Il consumo di cannabis light può rappresentare un'alternativa al tabacco, ma in molti casi si limita a essere un semplice passatempo. La sostanza è in grado di produrre alcuni lievi benefici legati in modo particolare a una piacevole sensazione di rilassamento.
È legale?
In Italia la legge numero 242 del 2 dicembre del 2016 – entrata in vigore il 14 gennaio del 2017 – ammette la coltivazione delle piante di canapa con THC oscillante dallo 0,2 al 0,6% per la produzione di alimenti, cosmetici, materie prime biodegradabili e semilavorati innovativi. Nella normativa non c'è nessun riferimento all'uso ricreativo della cannabis light. Questo gap ha generato molta confusione ma non ha impedito il boom del consumo della marijuana leggera. Chi la usa fumandola, lo fa nella consapevolezza che, allo stato delle cose, nessuna legge vieta di fumarla come non vieta di fumare il basilico, il prezzemolo o qualunque altra pianta.
Chi la vende?
La prima azienda a commercializzare la cannabis light in Italia è stata la EasyJoint, oggi leader nella vendita del prodotto. Dal giorno della 'legalizzazione' i cosiddetti 'growshop' si sono diffusi a macchia d'olio. Anche alcuni tabaccai hanno deciso di mettere a disposizione dei clienti il tanto richiesto prodotto. Sempre la EasyJoint ha commissionato uno studio di mercato che dimostra come il settore della cannabis potrebbe fruttare annualmente circa 44 milioni di euro e creare almeno 960 posti di lavoro.
Quanto costa?
I prezzi variano ovviamente in base alla tipologia di prodotto scelto: si va da un minimo di 10 a un massimo di 30 euro al grammo
Cosa sta succedendo?
Lo scorso 21 giugno il Consiglio Superiore della Sanità ha dichiarato che "non può essere esclusa la pericolosità dei prodotti contenenti o costituiti da infiorescenze di canapa". La presenza di THC nella cannabis light è bassa, ma c'è. Il che può far arricciare il naso davanti allo scenario di una vendita incondizionata del prodotto a chi lavora per tutelare la salute degli italiani. Ciò che si teme è che il quantitativo di tetraidrocannabino (anche se basso) possa rendere nociva persino la versione leggera della marijuana. Così si potrebbero correre gli stessi rischi derivanti dal consumo della cannabis illegale.

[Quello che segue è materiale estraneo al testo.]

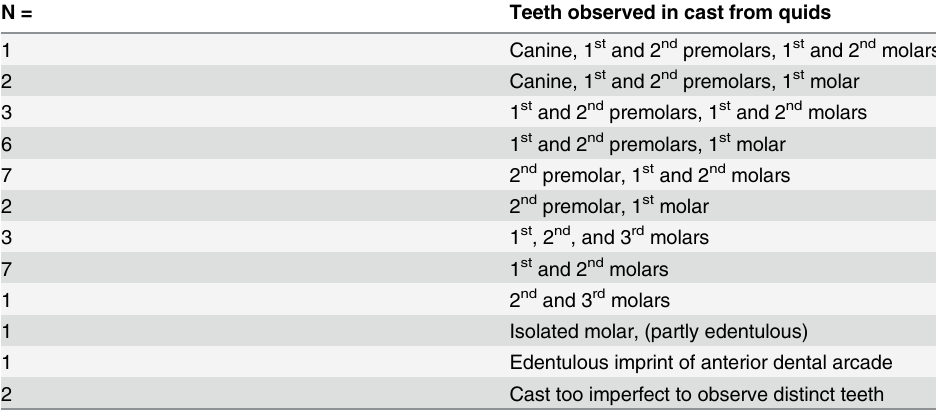
Table 2. Observations of teeth present in 36 adult casts. In general, there is a tendency for adults to chew quids with the posterior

Quali sono i rischi della cannabis illegale?
Gli studi condotti nel corso degli anni hanno evidenziato come il consumo di marijuana con alto contenuto di THC, oltre a creare dipendenza, può provocare problemi respiratori (dalla tosse a dei veri e propri problemi polmonari), aumento della frequenza cardiaca (con conseguenti rischi di attacchi cardiaci) e alterazioni nello sviluppo (legate all'uso durante la gravidanza). Da un consumo a lungo termine posso derivare anche dei danni mentali come paranoia, allucinazioni e aumento di disturbi di schizofrenia.
Di qui il divieto di commercio di un prodotto (la marijuana "normale") considerato pericoloso. La presa di posizione del Consiglio Superiore della Sanità non è vincolante e non determina di per sé un cambio delle regole. Ma potrebbe indurre il legislatore a stabilire norme più restrittive o riempire il buco normativo oggi esistente.